# TASK OBJECTIVE:
Tally the lines below that contain the word "when", then give the tally and nothing more.

(Dataset entries)

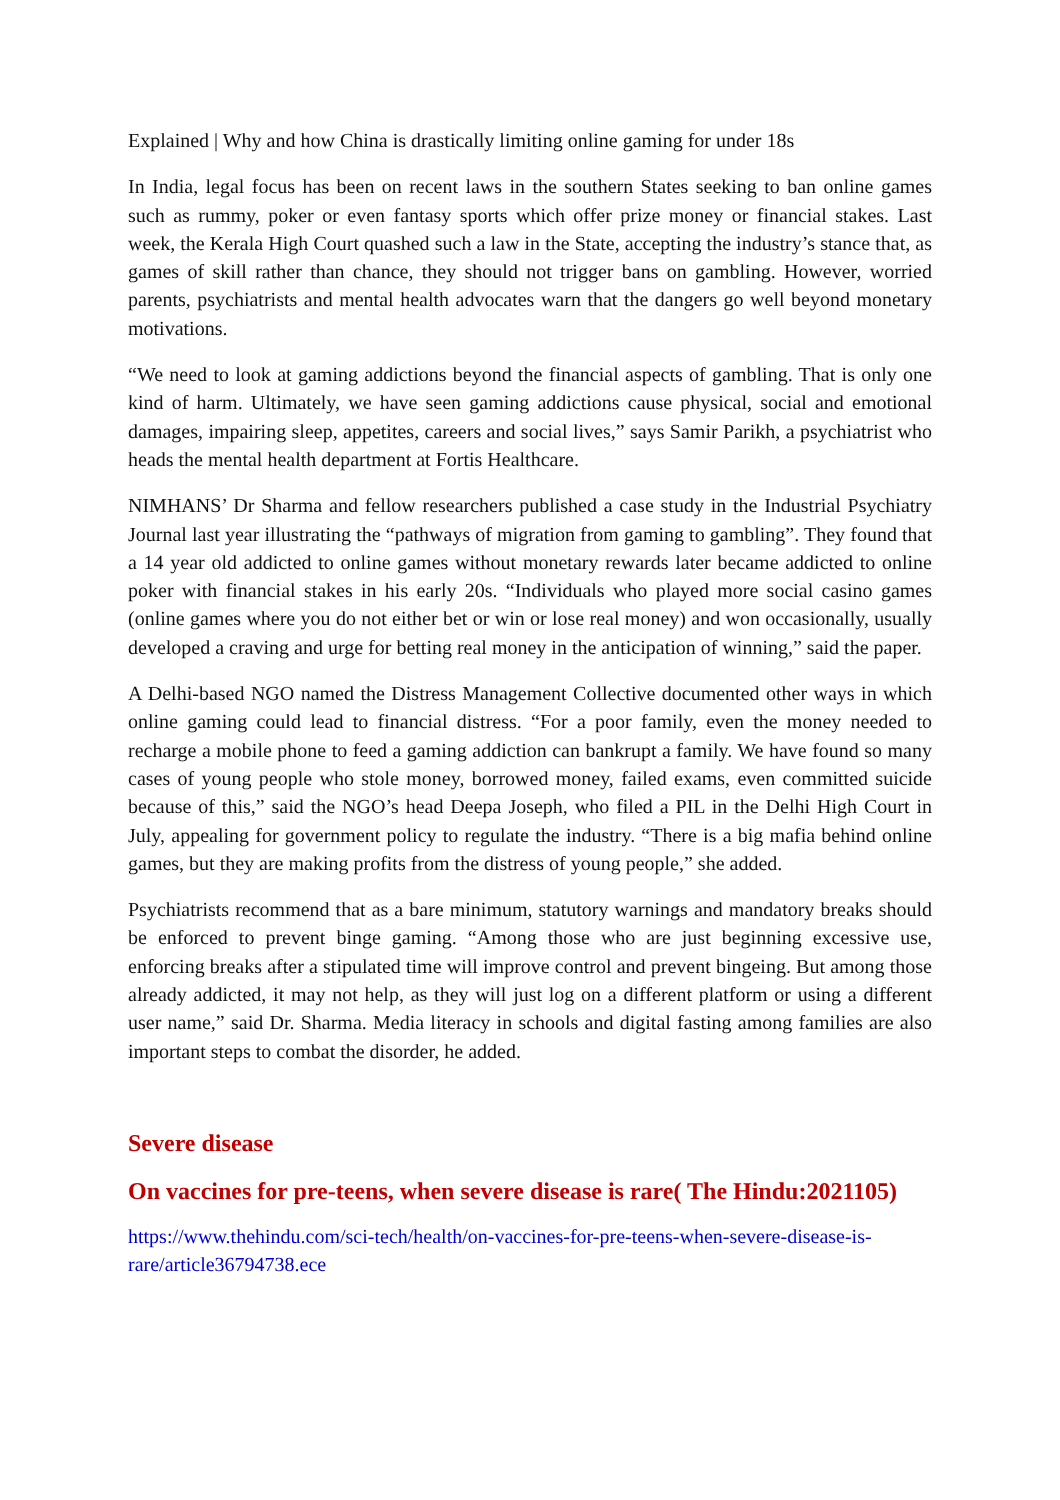Explained | Why and how China is drastically limiting online gaming for under 18s
In India, legal focus has been on recent laws in the southern States seeking to ban online games such as rummy, poker or even fantasy sports which offer prize money or financial stakes. Last week, the Kerala High Court quashed such a law in the State, accepting the industry’s stance that, as games of skill rather than chance, they should not trigger bans on gambling. However, worried parents, psychiatrists and mental health advocates warn that the dangers go well beyond monetary motivations.
“We need to look at gaming addictions beyond the financial aspects of gambling. That is only one kind of harm. Ultimately, we have seen gaming addictions cause physical, social and emotional damages, impairing sleep, appetites, careers and social lives,” says Samir Parikh, a psychiatrist who heads the mental health department at Fortis Healthcare.
NIMHANS’ Dr Sharma and fellow researchers published a case study in the Industrial Psychiatry Journal last year illustrating the “pathways of migration from gaming to gambling”. They found that a 14 year old addicted to online games without monetary rewards later became addicted to online poker with financial stakes in his early 20s. “Individuals who played more social casino games (online games where you do not either bet or win or lose real money) and won occasionally, usually developed a craving and urge for betting real money in the anticipation of winning,” said the paper.
A Delhi-based NGO named the Distress Management Collective documented other ways in which online gaming could lead to financial distress. “For a poor family, even the money needed to recharge a mobile phone to feed a gaming addiction can bankrupt a family. We have found so many cases of young people who stole money, borrowed money, failed exams, even committed suicide because of this,” said the NGO’s head Deepa Joseph, who filed a PIL in the Delhi High Court in July, appealing for government policy to regulate the industry. “There is a big mafia behind online games, but they are making profits from the distress of young people,” she added.
Psychiatrists recommend that as a bare minimum, statutory warnings and mandatory breaks should be enforced to prevent binge gaming. “Among those who are just beginning excessive use, enforcing breaks after a stipulated time will improve control and prevent bingeing. But among those already addicted, it may not help, as they will just log on a different platform or using a different user name,” said Dr. Sharma. Media literacy in schools and digital fasting among families are also important steps to combat the disorder, he added.
Severe disease
On vaccines for pre-teens, when severe disease is rare( The Hindu:2021105)
https://www.thehindu.com/sci-tech/health/on-vaccines-for-pre-teens-when-severe-disease-is-rare/article36794738.ece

# WORKED SOLUTION:
2